Excerpt to read
........

# Layout auto-leveling method



## OilValleyRy (Oct 3, 2021)

This method will work for free standing (legged) layouts. If your layout is supported by wall brackets it is unlikely to be helpful.

Full disclosure; I got this solution from years of having aquariums with uneven floors, and consequently uneven water surfaces in the tanks. This cheap, clever idea solved that.

Once you have a section of benchwork assembled and your level says “uh oh;” simply cut a piece of 1inch thick styrofoam or extruded foam that is a bit larger than the leg foot print. Cut one for each leg. 
Slipping these under the legs will cause each leg to crush its form into the foam, but not go all the way down. Denser extruded foam provides more resistance, which is BAD in this case. I prefer the standard shipping type but typically use woodland scenics scenery boards.

Whichever the case, these cushion the weight and allow the benchwork to sit level no matter which direction your floor is sloped (and all cement floors are sloped). 1 size fits all is also much easier than having to determine the thickness needed for a wooden shim here & there & over yonder also.
It is advisable to do this during layout construction. Retrofitting is possible, but can be dicey in terms of scenery disruption.


----------



## MichaelE (Mar 7, 2018)

........

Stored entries
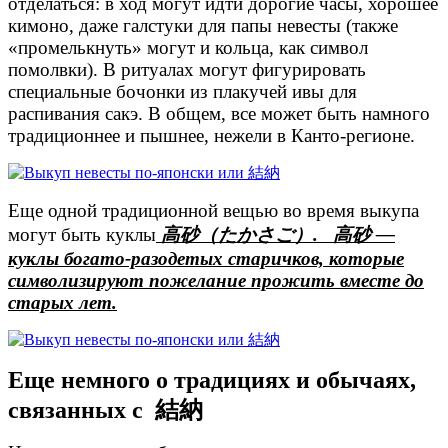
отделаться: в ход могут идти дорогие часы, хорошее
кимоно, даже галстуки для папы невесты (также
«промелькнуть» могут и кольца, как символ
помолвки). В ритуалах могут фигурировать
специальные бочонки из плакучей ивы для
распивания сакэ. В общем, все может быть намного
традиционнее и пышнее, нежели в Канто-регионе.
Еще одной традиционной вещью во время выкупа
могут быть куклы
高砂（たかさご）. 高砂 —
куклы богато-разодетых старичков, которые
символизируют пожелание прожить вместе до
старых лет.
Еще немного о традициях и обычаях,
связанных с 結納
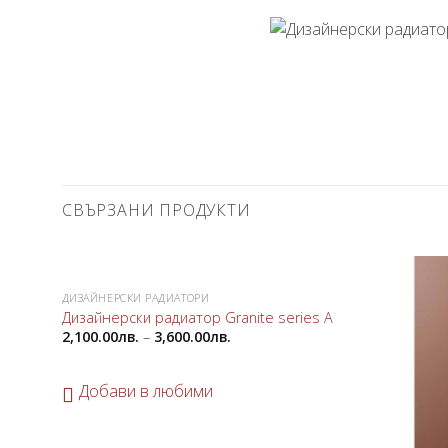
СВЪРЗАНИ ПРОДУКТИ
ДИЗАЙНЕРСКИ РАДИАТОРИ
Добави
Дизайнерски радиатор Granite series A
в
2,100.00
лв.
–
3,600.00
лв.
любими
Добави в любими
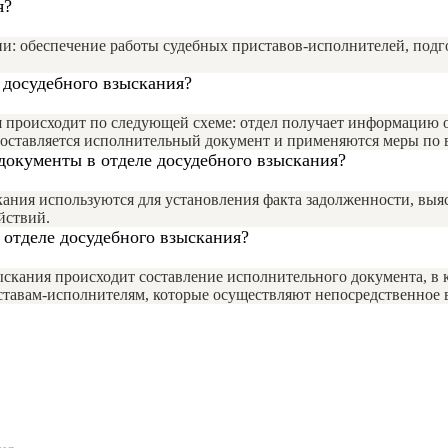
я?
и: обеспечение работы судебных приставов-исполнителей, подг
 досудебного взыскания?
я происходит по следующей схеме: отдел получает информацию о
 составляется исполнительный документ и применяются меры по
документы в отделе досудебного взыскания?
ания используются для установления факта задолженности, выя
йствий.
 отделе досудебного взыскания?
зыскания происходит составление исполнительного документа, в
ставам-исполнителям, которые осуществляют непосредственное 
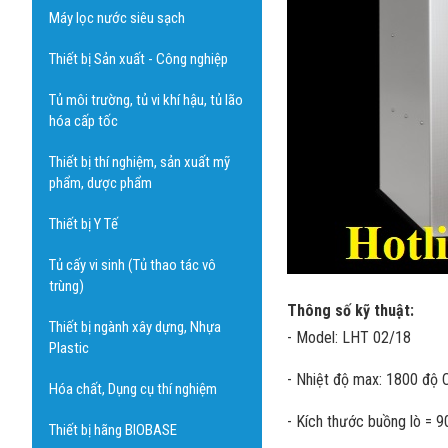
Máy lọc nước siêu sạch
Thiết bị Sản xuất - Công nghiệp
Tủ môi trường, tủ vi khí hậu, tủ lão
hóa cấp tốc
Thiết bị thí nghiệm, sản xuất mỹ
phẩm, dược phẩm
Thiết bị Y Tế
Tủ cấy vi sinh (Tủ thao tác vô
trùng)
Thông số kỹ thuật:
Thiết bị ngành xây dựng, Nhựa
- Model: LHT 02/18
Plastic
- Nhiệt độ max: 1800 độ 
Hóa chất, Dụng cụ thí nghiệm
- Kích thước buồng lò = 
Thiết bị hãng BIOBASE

........

Your task
Go on with the forum thread above on leveling layout legs with foam, starting right after its last line.

Answer to this problem
How do you determine the thickness of foam you will need considering the weight of the table leg, the slope of the floor, and the compressibility of the foam?

I've never heard of self-leveling foam or any other material.


----------



## Patrick1544 (Apr 27, 2013)

What happens when you're leaning on the bench work while building your railroad and it sinks further into the foam?


----------



## CTValleyRR (Jul 26, 2014)

I'm reminded of what Malcolm Forbes said: for every complex problem, there is a solution that is simple, neat, and wrong.

It's cheap, I'll grant you. It's pretty simple, yes. But there are just so many ways that it can get knocked out of which and ruin your level that I'd only do it as a last resort. Leveling feet are kind of pricey, but they're easy to install and once adjusted, they stay where you put them.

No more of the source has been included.